(DATA SUPPLIED begins)

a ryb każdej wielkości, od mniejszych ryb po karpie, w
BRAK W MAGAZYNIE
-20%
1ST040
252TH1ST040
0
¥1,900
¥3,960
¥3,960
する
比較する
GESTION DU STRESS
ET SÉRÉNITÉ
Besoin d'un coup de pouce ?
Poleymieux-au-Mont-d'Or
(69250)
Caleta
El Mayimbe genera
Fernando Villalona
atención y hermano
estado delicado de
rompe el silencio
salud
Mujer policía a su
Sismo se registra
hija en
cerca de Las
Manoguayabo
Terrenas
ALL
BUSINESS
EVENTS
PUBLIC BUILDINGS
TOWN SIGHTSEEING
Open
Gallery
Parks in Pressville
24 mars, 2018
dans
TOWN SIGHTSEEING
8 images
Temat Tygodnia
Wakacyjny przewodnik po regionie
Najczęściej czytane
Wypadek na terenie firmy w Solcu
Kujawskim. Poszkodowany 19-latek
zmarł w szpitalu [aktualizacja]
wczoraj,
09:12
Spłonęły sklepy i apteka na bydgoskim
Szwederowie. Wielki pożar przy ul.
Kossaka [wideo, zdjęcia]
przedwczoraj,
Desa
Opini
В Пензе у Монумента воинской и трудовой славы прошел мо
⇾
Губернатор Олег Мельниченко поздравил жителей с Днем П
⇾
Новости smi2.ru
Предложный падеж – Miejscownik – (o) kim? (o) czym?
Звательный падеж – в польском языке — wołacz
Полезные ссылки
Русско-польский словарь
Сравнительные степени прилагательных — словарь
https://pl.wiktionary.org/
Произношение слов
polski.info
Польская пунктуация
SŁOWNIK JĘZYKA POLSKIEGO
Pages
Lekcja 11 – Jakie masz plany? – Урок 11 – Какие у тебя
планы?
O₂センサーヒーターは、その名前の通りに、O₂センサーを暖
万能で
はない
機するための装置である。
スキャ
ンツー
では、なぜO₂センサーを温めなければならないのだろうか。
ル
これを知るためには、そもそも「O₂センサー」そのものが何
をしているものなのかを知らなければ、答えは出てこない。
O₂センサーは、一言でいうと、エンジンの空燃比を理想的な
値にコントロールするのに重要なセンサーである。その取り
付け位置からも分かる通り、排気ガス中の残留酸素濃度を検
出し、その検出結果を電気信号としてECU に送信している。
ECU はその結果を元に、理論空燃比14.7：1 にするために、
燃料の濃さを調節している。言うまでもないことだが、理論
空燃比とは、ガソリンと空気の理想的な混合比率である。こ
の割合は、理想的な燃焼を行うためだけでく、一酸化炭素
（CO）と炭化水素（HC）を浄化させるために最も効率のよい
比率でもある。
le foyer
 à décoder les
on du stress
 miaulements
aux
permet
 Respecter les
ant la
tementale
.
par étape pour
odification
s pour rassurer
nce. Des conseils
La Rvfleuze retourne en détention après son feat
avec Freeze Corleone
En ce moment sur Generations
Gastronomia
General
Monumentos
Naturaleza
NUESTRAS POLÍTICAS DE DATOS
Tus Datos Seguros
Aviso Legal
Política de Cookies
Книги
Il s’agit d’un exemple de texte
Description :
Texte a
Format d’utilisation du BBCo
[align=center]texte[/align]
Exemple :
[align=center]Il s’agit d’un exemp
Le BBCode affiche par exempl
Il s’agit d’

(DATA SUPPLIED ends)

YOUR TASK.
Copy the text of all the records above line by line, changing no character.

ANSWER BELOW.
a ryb każdej wielkości, od mniejszych ryb po karpie, w
BRAK W MAGAZYNIE
-20%
1ST040
252TH1ST040
0
¥1,900
¥3,960
¥3,960
する
比較する
GESTION DU STRESS
ET SÉRÉNITÉ
Besoin d'un coup de pouce ?
Poleymieux-au-Mont-d'Or
(69250)
Caleta
El Mayimbe genera
Fernando Villalona
atención y hermano
estado delicado de
rompe el silencio
salud
Mujer policía a su
Sismo se registra
hija en
cerca de Las
Manoguayabo
Terrenas
ALL
BUSINESS
EVENTS
PUBLIC BUILDINGS
TOWN SIGHTSEEING
Open
Gallery
Parks in Pressville
24 mars, 2018
dans
TOWN SIGHTSEEING
8 images
Temat Tygodnia
Wakacyjny przewodnik po regionie
Najczęściej czytane
Wypadek na terenie firmy w Solcu
Kujawskim. Poszkodowany 19-latek
zmarł w szpitalu [aktualizacja]
wczoraj,
09:12
Spłonęły sklepy i apteka na bydgoskim
Szwederowie. Wielki pożar przy ul.
Kossaka [wideo, zdjęcia]
przedwczoraj,
Desa
Opini
В Пензе у Монумента воинской и трудовой славы прошел мо
⇾
Губернатор Олег Мельниченко поздравил жителей с Днем П
⇾
Новости smi2.ru
Предложный падеж – Miejscownik – (o) kim? (o) czym?
Звательный падеж – в польском языке — wołacz
Полезные ссылки
Русско-польский словарь
Сравнительные степени прилагательных — словарь
https://pl.wiktionary.org/
Произношение слов
polski.info
Польская пунктуация
SŁOWNIK JĘZYKA POLSKIEGO
Pages
Lekcja 11 – Jakie masz plany? – Урок 11 – Какие у тебя
планы?
O₂センサーヒーターは、その名前の通りに、O₂センサーを暖
万能で
はない
機するための装置である。
スキャ
ンツー
では、なぜO₂センサーを温めなければならないのだろうか。
ル
これを知るためには、そもそも「O₂センサー」そのものが何
をしているものなのかを知らなければ、答えは出てこない。
O₂センサーは、一言でいうと、エンジンの空燃比を理想的な
値にコントロールするのに重要なセンサーである。その取り
付け位置からも分かる通り、排気ガス中の残留酸素濃度を検
出し、その検出結果を電気信号としてECU に送信している。
ECU はその結果を元に、理論空燃比14.7：1 にするために、
燃料の濃さを調節している。言うまでもないことだが、理論
空燃比とは、ガソリンと空気の理想的な混合比率である。こ
の割合は、理想的な燃焼を行うためだけでく、一酸化炭素
（CO）と炭化水素（HC）を浄化させるために最も効率のよい
比率でもある。
le foyer
 à décoder les
on du stress
 miaulements
aux
permet
 Respecter les
ant la
tementale
.
par étape pour
odification
s pour rassurer
nce. Des conseils
La Rvfleuze retourne en détention après son feat
avec Freeze Corleone
En ce moment sur Generations
Gastronomia
General
Monumentos
Naturaleza
NUESTRAS POLÍTICAS DE DATOS
Tus Datos Seguros
Aviso Legal
Política de Cookies
Книги
Il s’agit d’un exemple de texte
Description :
Texte a
Format d’utilisation du BBCo
[align=center]texte[/align]
Exemple :
[align=center]Il s’agit d’un exemp
Le BBCode affiche par exempl
Il s’agit d’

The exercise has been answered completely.